Aufgabe
Tippe alle folgenden Zeilen unverändert ab, lass dabei aber die Bilder weg.

Diagrammbasierte Quizaufgaben
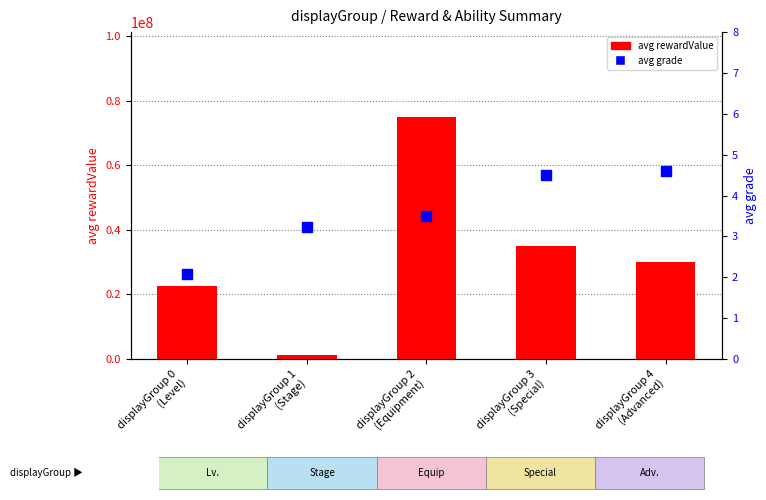

What are all the series names shown in the legend?

avg rewardValue, avg grade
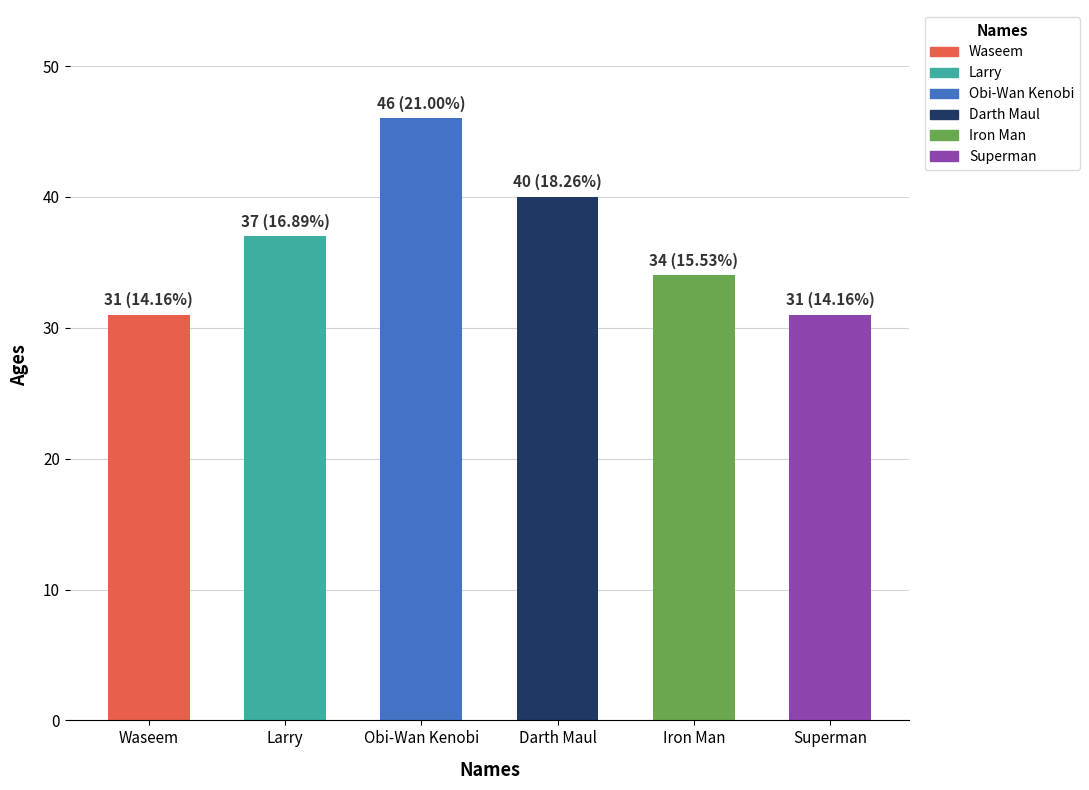

What is the difference between the values at Darth Maul and Iron Man?

6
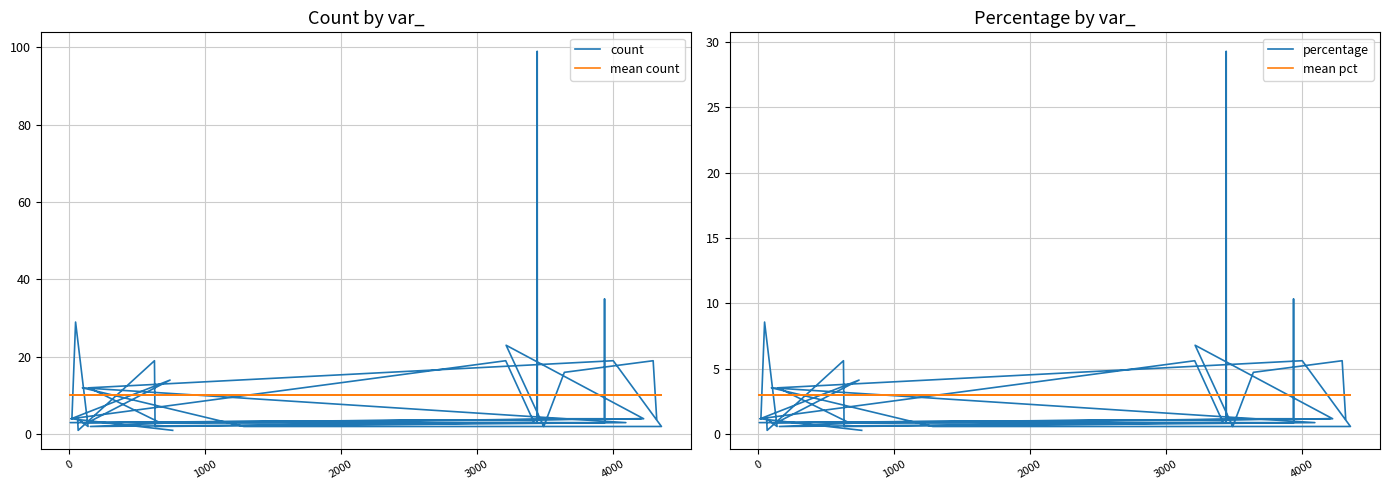

Which series has the largest range (max minus min)?

count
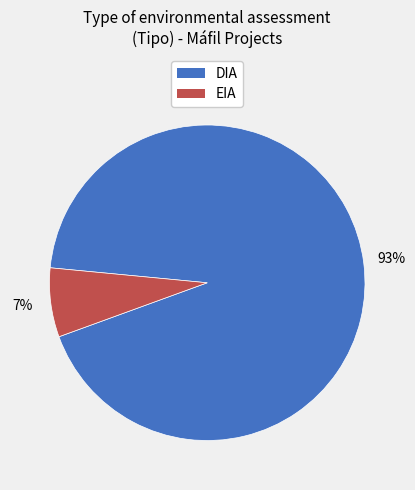

What percentage is the DIA slice, to the nearest percent?

93%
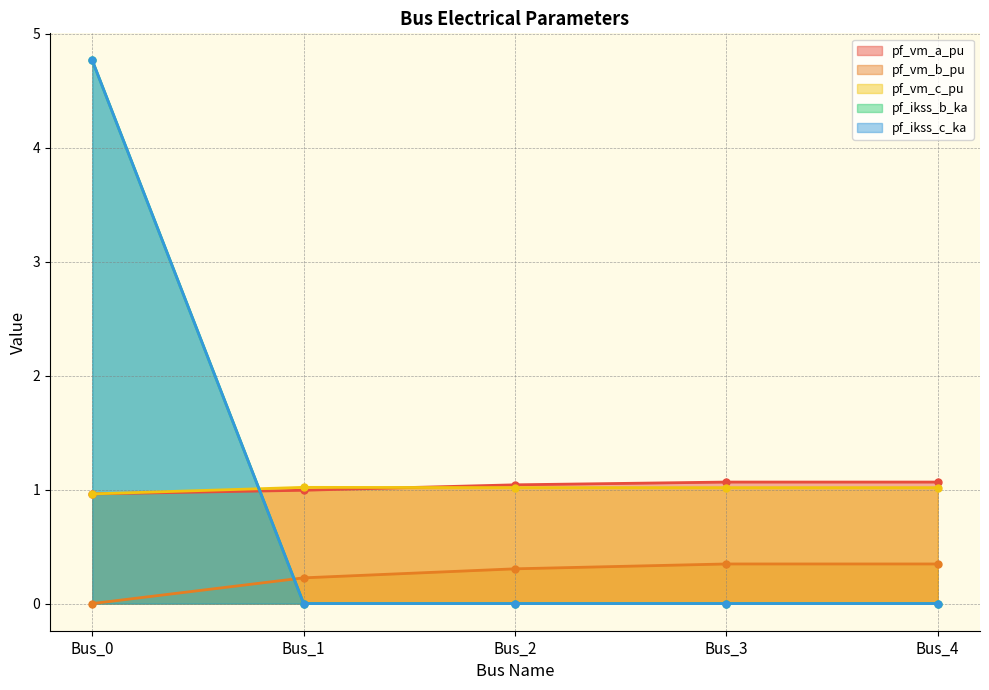

Reading left to right, what are all the values shown in this chart?

pf_vm_a_pu: Bus_0=1.0	Bus_1=1.0	Bus_2=1.0	Bus_3=1.1	Bus_4=1.1
pf_vm_b_pu: Bus_0=0.0	Bus_1=0.2	Bus_2=0.3	Bus_3=0.3	Bus_4=0.3
pf_vm_c_pu: Bus_0=1.0	Bus_1=1.0	Bus_2=1.0	Bus_3=1.0	Bus_4=1.0
pf_ikss_b_ka: Bus_0=4.8	Bus_1=0.0	Bus_2=0.0	Bus_3=0.0	Bus_4=0.0
pf_ikss_c_ka: Bus_0=4.8	Bus_1=0.0	Bus_2=0.0	Bus_3=0.0	Bus_4=0.0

Gelöste Aufgabe
What are all the series names shown in the legend?

avg rewardValue, avg grade

What is the difference between the values at Darth Maul and Iron Man?

6

Which series has the largest range (max minus min)?

count

What percentage is the DIA slice, to the nearest percent?

93%

Reading left to right, what are all the values shown in this chart?

pf_vm_a_pu: Bus_0=1.0	Bus_1=1.0	Bus_2=1.0	Bus_3=1.1	Bus_4=1.1
pf_vm_b_pu: Bus_0=0.0	Bus_1=0.2	Bus_2=0.3	Bus_3=0.3	Bus_4=0.3
pf_vm_c_pu: Bus_0=1.0	Bus_1=1.0	Bus_2=1.0	Bus_3=1.0	Bus_4=1.0
pf_ikss_b_ka: Bus_0=4.8	Bus_1=0.0	Bus_2=0.0	Bus_3=0.0	Bus_4=0.0
pf_ikss_c_ka: Bus_0=4.8	Bus_1=0.0	Bus_2=0.0	Bus_3=0.0	Bus_4=0.0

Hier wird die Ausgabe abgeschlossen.